══ Passage ══

See, this all brings back the years I was housebound with agoraphobia, too. I NEVER want that to happen again. Like most agoraphobics I don't deal well with change and losing someone is just too big of a change. It's so easy to slip back into not leaving the house isn't it?



Saturday, May 22, 2021

Back to where I belong ....... writing

 

 


I haven’t posted since last year because of working on a new book. I was also thinking about the choices I made in my life and those that needed to be made now that we were in covid-land. Knowing it was best to stay home made me worry that my agoraphobic tendencies would start their tempting but oh so destructive thoughts in my brain that hates me. I mean it can’t like the rest of me if it’s willing to cause SOOOOO much destruction. It becomes addictive to just stay home, to not have to go out and very possibly deal with sucky panic attacks. Lucky for me I could drive from home to the DH’s work house Jeez that sounds so Dickensian. I’m gonna call it the “play house” since the DH and furry kids love being there to play on all the acres of woods. In fact the cat, Andy, stays there full time now. So does the new pup the DH brought home last fall all the way from upper Michigan. He had a crazy trip going there during a time when covid was really bad in Michigan. I may have to write about it sometime because you’d never believe how much poo was involved (and it wasn’t dog poo). Oh, and in case you’ve read my other posts and know we also have a lab named Matty, he comes back and forth with me from home to the “play house”.

═══

Directions for this task: According to the passage, where was the new pup brought home from last fall?

══ Information provided ══

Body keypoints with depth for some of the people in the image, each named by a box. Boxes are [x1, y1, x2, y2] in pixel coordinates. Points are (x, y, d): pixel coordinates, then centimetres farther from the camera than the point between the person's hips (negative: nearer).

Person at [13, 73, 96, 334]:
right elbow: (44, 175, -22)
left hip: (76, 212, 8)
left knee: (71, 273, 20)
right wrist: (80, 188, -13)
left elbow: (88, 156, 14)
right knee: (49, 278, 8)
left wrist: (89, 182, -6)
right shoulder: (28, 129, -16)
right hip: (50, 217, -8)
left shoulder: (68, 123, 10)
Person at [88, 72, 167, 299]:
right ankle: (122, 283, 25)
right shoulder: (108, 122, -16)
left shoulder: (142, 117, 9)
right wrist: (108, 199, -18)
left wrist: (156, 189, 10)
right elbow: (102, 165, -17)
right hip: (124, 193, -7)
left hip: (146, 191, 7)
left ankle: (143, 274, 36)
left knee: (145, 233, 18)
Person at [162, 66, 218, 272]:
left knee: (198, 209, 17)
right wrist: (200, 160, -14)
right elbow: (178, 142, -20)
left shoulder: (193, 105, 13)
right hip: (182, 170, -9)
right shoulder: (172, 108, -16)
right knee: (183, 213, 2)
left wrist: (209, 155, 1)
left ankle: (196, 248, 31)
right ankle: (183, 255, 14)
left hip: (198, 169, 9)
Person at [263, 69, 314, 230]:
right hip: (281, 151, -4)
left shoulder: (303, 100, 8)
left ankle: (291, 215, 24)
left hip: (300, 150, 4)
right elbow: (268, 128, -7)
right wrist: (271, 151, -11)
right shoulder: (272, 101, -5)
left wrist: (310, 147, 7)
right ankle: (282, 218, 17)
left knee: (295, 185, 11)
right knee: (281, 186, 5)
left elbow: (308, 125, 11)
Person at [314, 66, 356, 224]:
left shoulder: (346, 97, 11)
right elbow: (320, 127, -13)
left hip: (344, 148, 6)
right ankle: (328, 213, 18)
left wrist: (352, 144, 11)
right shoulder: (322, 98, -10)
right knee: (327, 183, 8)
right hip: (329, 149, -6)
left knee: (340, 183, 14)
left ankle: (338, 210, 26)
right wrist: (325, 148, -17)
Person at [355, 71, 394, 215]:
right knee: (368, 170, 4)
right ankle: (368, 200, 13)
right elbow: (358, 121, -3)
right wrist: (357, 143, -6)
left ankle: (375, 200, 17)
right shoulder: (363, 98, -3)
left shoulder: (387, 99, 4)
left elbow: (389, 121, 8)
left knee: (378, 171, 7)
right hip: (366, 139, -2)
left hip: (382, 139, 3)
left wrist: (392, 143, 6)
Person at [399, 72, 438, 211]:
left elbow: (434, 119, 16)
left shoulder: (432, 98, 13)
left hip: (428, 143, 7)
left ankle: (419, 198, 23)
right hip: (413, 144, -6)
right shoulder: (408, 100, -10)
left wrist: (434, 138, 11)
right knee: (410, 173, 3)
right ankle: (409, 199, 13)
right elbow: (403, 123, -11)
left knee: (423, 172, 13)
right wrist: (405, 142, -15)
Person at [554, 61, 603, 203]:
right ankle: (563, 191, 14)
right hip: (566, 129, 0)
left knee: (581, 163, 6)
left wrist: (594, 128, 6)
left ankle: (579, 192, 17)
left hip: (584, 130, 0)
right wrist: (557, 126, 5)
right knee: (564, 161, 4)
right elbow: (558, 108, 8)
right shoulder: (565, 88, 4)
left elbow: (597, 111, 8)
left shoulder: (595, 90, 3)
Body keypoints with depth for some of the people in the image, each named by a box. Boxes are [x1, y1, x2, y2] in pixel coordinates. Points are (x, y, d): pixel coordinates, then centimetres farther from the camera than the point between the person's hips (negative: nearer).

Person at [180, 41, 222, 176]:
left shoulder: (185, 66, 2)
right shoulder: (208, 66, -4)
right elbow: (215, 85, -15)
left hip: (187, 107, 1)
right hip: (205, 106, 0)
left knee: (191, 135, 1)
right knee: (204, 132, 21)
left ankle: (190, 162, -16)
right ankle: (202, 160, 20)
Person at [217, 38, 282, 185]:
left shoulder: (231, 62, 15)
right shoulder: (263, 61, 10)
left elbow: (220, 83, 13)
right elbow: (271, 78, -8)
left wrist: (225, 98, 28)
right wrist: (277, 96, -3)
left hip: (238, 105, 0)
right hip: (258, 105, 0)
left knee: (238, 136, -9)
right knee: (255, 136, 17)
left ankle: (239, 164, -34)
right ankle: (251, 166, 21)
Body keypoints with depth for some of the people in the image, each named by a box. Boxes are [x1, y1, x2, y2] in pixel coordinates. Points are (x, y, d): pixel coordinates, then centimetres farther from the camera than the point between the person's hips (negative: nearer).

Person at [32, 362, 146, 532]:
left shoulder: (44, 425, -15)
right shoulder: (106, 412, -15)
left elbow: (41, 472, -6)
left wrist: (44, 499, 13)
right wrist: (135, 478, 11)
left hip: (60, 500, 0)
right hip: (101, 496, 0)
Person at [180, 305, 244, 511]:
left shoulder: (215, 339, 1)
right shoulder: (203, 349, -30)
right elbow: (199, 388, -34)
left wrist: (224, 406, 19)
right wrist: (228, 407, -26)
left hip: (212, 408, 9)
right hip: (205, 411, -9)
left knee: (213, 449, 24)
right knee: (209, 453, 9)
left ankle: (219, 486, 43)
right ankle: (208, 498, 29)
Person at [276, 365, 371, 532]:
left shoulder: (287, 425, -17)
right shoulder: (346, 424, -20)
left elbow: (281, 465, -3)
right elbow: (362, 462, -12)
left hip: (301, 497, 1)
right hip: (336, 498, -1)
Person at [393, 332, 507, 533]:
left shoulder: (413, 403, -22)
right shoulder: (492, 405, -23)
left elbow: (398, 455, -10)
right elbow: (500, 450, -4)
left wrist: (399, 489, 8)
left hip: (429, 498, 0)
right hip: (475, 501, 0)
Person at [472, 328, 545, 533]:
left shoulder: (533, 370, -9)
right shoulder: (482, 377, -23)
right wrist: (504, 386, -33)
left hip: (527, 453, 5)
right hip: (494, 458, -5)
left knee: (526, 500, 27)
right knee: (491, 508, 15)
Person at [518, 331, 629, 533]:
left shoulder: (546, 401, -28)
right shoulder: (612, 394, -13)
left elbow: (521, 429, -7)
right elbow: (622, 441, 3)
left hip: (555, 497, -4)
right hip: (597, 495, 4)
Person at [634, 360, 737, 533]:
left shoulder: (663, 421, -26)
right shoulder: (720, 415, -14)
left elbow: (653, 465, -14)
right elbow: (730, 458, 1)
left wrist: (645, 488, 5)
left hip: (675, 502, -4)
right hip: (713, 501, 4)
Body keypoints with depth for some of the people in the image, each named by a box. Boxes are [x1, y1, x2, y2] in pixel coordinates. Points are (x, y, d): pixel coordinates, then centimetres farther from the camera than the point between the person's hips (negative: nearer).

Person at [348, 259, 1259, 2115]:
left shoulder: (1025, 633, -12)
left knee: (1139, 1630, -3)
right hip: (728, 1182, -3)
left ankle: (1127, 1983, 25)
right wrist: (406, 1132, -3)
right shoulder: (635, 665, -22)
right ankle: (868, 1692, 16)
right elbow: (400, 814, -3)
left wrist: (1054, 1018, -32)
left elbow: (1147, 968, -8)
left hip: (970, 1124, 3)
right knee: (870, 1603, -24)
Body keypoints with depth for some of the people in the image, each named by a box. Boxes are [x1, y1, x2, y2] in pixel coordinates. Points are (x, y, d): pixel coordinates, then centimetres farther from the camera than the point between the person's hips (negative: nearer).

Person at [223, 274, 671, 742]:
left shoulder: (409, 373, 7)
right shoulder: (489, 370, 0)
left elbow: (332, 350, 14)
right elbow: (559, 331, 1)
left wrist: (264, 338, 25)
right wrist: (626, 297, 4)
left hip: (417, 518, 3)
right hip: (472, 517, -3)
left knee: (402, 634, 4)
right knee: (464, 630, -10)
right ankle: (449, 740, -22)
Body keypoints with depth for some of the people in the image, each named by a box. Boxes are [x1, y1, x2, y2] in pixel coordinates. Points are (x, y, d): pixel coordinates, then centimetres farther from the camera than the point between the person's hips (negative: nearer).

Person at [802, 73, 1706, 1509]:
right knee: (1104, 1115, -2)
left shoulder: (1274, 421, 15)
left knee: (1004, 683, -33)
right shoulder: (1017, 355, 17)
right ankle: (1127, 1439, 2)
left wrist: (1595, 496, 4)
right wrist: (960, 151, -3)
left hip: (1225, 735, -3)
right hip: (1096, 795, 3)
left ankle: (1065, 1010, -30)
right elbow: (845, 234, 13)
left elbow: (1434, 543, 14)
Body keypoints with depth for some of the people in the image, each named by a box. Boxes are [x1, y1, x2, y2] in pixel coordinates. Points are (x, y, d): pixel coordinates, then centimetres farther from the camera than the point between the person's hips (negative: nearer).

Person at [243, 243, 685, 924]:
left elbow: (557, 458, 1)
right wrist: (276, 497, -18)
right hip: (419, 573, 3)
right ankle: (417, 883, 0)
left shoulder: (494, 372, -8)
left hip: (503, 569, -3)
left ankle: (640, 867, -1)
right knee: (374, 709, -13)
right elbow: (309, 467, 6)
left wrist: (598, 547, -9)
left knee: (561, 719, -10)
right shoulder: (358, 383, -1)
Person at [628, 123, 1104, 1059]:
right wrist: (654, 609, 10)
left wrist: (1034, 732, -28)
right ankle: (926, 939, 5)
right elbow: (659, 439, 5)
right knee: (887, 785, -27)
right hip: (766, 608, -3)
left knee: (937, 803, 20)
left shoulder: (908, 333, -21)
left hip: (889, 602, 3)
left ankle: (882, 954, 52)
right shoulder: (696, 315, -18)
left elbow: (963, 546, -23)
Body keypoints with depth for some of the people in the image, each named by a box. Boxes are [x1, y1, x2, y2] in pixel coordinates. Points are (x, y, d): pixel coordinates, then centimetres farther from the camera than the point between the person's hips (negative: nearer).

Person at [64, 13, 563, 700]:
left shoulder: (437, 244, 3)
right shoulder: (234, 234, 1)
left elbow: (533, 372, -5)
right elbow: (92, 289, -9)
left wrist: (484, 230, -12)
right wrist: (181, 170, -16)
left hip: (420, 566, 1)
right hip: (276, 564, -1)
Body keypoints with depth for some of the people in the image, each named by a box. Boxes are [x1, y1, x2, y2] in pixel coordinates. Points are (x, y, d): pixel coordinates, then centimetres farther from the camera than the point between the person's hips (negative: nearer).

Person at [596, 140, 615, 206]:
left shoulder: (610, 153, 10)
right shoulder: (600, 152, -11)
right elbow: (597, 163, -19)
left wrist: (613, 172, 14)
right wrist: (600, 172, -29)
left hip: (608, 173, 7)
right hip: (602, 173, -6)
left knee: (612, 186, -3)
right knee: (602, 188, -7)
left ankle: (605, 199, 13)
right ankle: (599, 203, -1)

═══

Exercise answer: Upper Michigan.